Document section =>
From: Rodrigo Vivi <rodrigo.vivi@intel.com>
To: Raag Jadav <raag.jadav@intel.com>
Cc: Matt Roper <matthew.d.roper@intel.com>,
<intel-xe@lists.freedesktop.org>, <matthew.brost@intel.com>,
<michal.wajdeczko@intel.com>, <badal.nilawar@intel.com>,
<karthik.poosa@intel.com>, <dev@lankhorst.se>
Subject: Re: [PATCH v1] drm/xe/pm: Handle GT resume failure
Date: Fri, 19 Dec 2025 13:53:20 -0500 [thread overview]
Message-ID: <aUWfIIUsp_aisILz@intel.com> (raw)
In-Reply-To: <aUWSovxtNUyZ0Yys@black.igk.intel.com>
On Fri, Dec 19, 2025 at 07:00:02PM +0100, Raag Jadav wrote:
> On Fri, Dec 19, 2025 at 11:08:25AM -0500, Rodrigo Vivi wrote:
> > On Fri, Dec 19, 2025 at 06:04:42AM +0100, Raag Jadav wrote:
> > > On Thu, Dec 18, 2025 at 10:46:10AM -0800, Matt Roper wrote:
> > > > On Thu, Dec 18, 2025 at 12:12:59PM +0100, Raag Jadav wrote:
> > > > > On Wed, Dec 17, 2025 at 09:38:34AM -0800, Matt Roper wrote:
> > > > > > On Wed, Dec 17, 2025 at 12:25:32PM -0500, Rodrigo Vivi wrote:
> > > > > > > On Wed, Dec 17, 2025 at 06:49:09PM +0530, Raag Jadav wrote:
> > > > > > > > We've been historically ignoring GT resume failure. Since the function
> > > > > > > > can return error, handle it properly.
> > > > > > >
> > > > > > > I probably had a reason for it, but since I didn't document and
> > > > > > > cannot remember it, let's go forward and make the clean flow.
> > > > > > >
> > > > > > > Reviewed-by: Rodrigo Vivi <rodrigo.vivi@intel.com>
> > > > > > >
> > > > > > > >
> > > > > > > > Signed-off-by: Raag Jadav <raag.jadav@intel.com>
> > > > > > > > ---
> > > > > > > > drivers/gpu/drm/xe/xe_pm.c | 14 ++++++++++----
> > > > > > > > 1 file changed, 10 insertions(+), 4 deletions(-)
> > > > > > > >
> > > > > > > > diff --git a/drivers/gpu/drm/xe/xe_pm.c b/drivers/gpu/drm/xe/xe_pm.c
> > > > > > > > index 4390ba69610d..a8b50091d62e 100644
> > > > > > > > --- a/drivers/gpu/drm/xe/xe_pm.c
> > > > > > > > +++ b/drivers/gpu/drm/xe/xe_pm.c
> > > > > > > > @@ -260,8 +260,11 @@ int xe_pm_resume(struct xe_device *xe)
> > > > > > > >
> > > > > > > > xe_irq_resume(xe);
> > > > > > > >
> > > > > > > > - for_each_gt(gt, xe, id)
> > > > > > > > - xe_gt_resume(gt);
> > > > > > > > + for_each_gt(gt, xe, id) {
> > > > > > > > + err = xe_gt_resume(gt);
> > > > > > > > + if (err)

Data excerpts =>
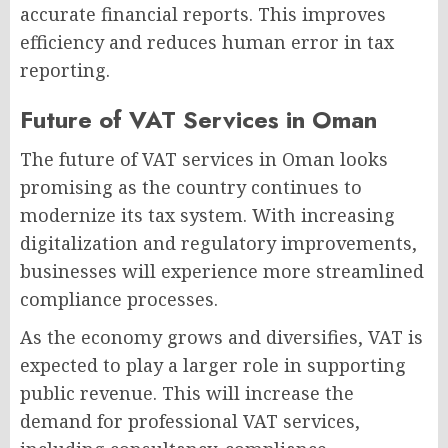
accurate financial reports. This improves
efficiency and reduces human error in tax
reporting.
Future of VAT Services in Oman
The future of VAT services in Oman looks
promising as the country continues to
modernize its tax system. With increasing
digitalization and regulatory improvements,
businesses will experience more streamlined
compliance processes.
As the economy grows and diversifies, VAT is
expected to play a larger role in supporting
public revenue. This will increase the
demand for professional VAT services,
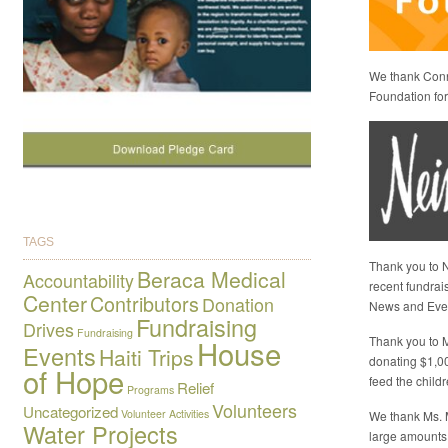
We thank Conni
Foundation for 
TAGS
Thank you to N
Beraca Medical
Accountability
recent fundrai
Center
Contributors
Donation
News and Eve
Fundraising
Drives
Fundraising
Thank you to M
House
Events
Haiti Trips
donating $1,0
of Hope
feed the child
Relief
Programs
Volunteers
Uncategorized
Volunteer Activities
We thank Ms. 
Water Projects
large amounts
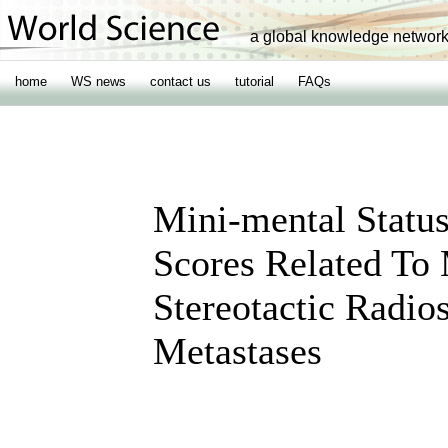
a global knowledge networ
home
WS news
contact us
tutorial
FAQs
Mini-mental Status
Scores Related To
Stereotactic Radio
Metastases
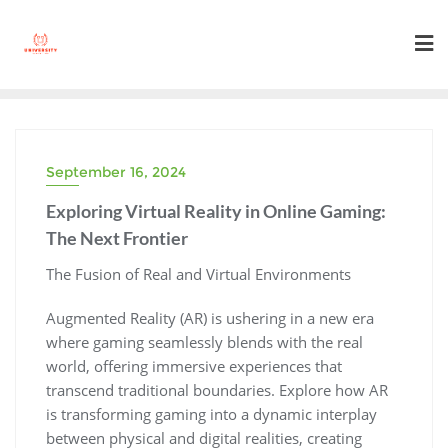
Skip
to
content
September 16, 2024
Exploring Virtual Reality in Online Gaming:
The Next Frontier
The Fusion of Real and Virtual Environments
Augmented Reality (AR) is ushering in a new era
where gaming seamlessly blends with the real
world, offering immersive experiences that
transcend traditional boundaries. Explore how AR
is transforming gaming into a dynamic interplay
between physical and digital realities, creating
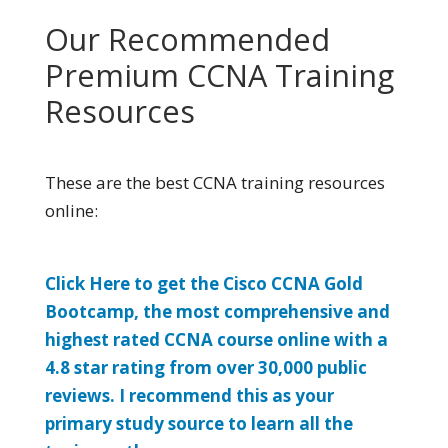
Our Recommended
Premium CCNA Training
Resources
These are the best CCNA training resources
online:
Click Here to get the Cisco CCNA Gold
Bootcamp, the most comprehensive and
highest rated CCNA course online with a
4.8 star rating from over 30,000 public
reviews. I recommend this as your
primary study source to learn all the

==

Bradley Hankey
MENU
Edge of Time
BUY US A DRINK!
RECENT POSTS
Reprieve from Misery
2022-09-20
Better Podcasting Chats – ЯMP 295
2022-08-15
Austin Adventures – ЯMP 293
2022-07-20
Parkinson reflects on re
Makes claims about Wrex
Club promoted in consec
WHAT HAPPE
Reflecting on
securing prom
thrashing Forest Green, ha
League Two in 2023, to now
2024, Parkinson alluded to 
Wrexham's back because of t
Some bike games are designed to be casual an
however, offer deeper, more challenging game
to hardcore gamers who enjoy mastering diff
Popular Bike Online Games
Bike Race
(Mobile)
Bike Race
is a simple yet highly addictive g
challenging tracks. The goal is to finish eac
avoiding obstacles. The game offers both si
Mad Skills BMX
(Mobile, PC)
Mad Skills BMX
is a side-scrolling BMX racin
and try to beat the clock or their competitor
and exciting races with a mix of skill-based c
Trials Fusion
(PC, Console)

==

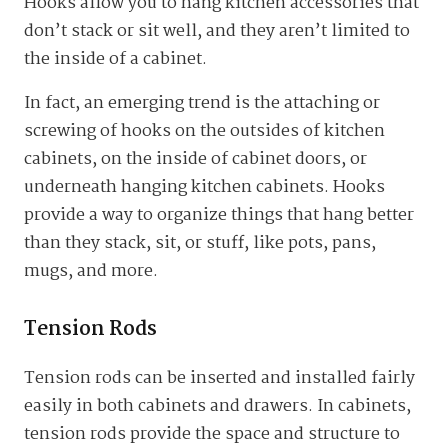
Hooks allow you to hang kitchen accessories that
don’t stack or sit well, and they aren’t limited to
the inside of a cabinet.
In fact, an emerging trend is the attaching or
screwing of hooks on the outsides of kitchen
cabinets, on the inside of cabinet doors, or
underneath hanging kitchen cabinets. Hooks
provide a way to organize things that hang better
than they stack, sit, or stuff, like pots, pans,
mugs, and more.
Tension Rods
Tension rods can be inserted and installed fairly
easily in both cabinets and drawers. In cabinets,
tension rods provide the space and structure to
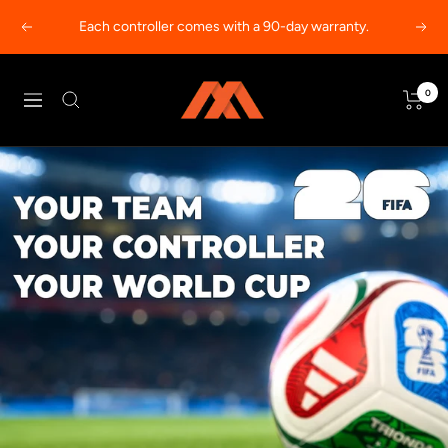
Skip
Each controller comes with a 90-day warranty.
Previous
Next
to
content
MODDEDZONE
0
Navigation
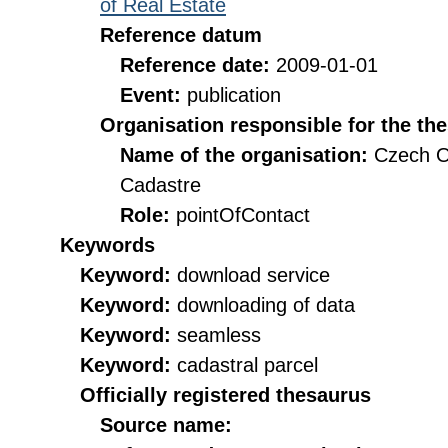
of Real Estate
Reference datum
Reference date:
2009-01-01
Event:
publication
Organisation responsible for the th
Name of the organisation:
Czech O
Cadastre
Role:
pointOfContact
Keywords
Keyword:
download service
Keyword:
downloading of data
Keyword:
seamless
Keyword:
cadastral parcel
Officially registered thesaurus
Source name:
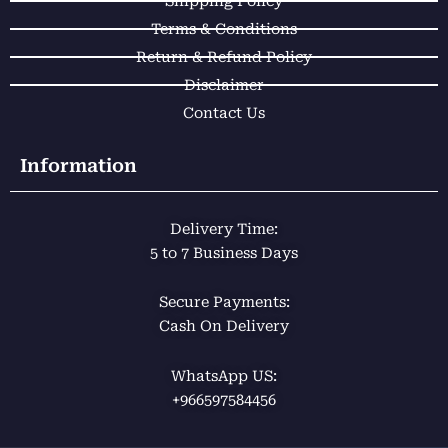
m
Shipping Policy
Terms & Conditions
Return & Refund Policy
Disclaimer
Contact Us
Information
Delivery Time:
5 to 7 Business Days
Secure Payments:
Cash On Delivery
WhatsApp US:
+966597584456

Work request => Extend the email thread about handling GT resume failure, picking up right after its last line.

Answer to the problem =>
> > > > > > > > + goto err;
> > > > > >
> > > > > > When we propagate these errors upward, what's the end result / where
> > > > > > does it eventually get handled? If the device is still [partially]
> > > > > > usable after an error, wouldn't it be better to not bail out of the loop
> > > > > > immediately, but rather at least try to resume the other GTs, the
> > > > > > display, etc. before returning the error at the end to indicate
> > > > > > something failed? Then you might still have a partially functioning
> > > > > > device and have a better chance of at least having your screen turn back
> > > > > > on to show the relevant error messages?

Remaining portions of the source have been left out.